Records for this exercise:
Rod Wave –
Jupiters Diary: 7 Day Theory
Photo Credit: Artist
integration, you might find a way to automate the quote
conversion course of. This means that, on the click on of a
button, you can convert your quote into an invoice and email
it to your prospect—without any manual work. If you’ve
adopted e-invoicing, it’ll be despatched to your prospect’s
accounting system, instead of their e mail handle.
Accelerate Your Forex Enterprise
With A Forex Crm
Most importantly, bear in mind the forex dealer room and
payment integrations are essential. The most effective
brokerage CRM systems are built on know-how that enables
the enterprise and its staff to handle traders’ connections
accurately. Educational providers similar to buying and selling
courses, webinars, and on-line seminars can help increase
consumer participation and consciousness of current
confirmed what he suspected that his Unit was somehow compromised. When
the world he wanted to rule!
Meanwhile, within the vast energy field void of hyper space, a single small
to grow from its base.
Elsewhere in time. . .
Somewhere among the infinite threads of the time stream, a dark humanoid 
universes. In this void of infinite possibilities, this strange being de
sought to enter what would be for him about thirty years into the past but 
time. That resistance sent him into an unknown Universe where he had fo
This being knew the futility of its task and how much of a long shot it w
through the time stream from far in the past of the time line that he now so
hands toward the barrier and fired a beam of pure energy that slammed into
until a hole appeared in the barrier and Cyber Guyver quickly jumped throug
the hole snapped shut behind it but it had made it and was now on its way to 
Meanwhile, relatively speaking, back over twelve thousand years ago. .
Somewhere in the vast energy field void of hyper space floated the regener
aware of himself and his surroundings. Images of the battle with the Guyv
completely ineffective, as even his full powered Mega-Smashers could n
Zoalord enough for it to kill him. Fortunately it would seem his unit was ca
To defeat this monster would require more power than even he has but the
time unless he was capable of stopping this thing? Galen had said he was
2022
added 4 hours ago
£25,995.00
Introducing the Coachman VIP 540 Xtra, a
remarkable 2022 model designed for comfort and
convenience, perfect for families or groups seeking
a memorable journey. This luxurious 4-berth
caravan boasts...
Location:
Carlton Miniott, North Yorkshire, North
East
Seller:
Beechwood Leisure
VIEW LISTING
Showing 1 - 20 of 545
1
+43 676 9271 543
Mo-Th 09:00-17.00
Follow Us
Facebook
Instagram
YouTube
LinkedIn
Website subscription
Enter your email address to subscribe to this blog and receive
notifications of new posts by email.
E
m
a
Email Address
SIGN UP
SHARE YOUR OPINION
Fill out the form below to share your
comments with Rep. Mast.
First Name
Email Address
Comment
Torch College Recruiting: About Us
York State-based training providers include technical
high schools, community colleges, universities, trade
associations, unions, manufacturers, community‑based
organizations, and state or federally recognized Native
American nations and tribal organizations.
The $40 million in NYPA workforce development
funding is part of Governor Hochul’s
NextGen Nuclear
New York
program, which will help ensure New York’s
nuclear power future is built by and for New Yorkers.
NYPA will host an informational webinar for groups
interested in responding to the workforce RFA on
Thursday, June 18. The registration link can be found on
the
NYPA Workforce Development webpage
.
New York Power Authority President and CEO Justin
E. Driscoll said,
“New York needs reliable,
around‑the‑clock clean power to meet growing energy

What is being asked: Using the entries above, please restate each one word for word.

Result of the task:
Rod Wave –
Jupiters Diary: 7 Day Theory
Photo Credit: Artist
integration, you might find a way to automate the quote
conversion course of. This means that, on the click on of a
button, you can convert your quote into an invoice and email
it to your prospect—without any manual work. If you’ve
adopted e-invoicing, it’ll be despatched to your prospect’s
accounting system, instead of their e mail handle.
Accelerate Your Forex Enterprise
With A Forex Crm
Most importantly, bear in mind the forex dealer room and
payment integrations are essential. The most effective
brokerage CRM systems are built on know-how that enables
the enterprise and its staff to handle traders’ connections
accurately. Educational providers similar to buying and selling
courses, webinars, and on-line seminars can help increase
consumer participation and consciousness of current
confirmed what he suspected that his Unit was somehow compromised. When
the world he wanted to rule!
Meanwhile, within the vast energy field void of hyper space, a single small
to grow from its base.
Elsewhere in time. . .
Somewhere among the infinite threads of the time stream, a dark humanoid 
universes. In this void of infinite possibilities, this strange being de
sought to enter what would be for him about thirty years into the past but 
time. That resistance sent him into an unknown Universe where he had fo
This being knew the futility of its task and how much of a long shot it w
through the time stream from far in the past of the time line that he now so
hands toward the barrier and fired a beam of pure energy that slammed into
until a hole appeared in the barrier and Cyber Guyver quickly jumped throug
the hole snapped shut behind it but it had made it and was now on its way to 
Meanwhile, relatively speaking, back over twelve thousand years ago. .
Somewhere in the vast energy field void of hyper space floated the regener
aware of himself and his surroundings. Images of the battle with the Guyv
completely ineffective, as even his full powered Mega-Smashers could n
Zoalord enough for it to kill him. Fortunately it would seem his unit was ca
To defeat this monster would require more power than even he has but the
time unless he was capable of stopping this thing? Galen had said he was
2022
added 4 hours ago
£25,995.00
Introducing the Coachman VIP 540 Xtra, a
remarkable 2022 model designed for comfort and
convenience, perfect for families or groups seeking
a memorable journey. This luxurious 4-berth
caravan boasts...
Location:
Carlton Miniott, North Yorkshire, North
East
Seller:
Beechwood Leisure
VIEW LISTING
Showing 1 - 20 of 545
1
+43 676 9271 543
Mo-Th 09:00-17.00
Follow Us
Facebook
Instagram
YouTube
LinkedIn
Website subscription
Enter your email address to subscribe to this blog and receive
notifications of new posts by email.
E
m
a
Email Address
SIGN UP
SHARE YOUR OPINION
Fill out the form below to share your
comments with Rep. Mast.
First Name
Email Address
Comment
Torch College Recruiting: About Us
York State-based training providers include technical
high schools, community colleges, universities, trade
associations, unions, manufacturers, community‑based
organizations, and state or federally recognized Native
American nations and tribal organizations.
The $40 million in NYPA workforce development
funding is part of Governor Hochul’s
NextGen Nuclear
New York
program, which will help ensure New York’s
nuclear power future is built by and for New Yorkers.
NYPA will host an informational webinar for groups
interested in responding to the workforce RFA on
Thursday, June 18. The registration link can be found on
the
NYPA Workforce Development webpage
.
New York Power Authority President and CEO Justin
E. Driscoll said,
“New York needs reliable,
around‑the‑clock clean power to meet growing energy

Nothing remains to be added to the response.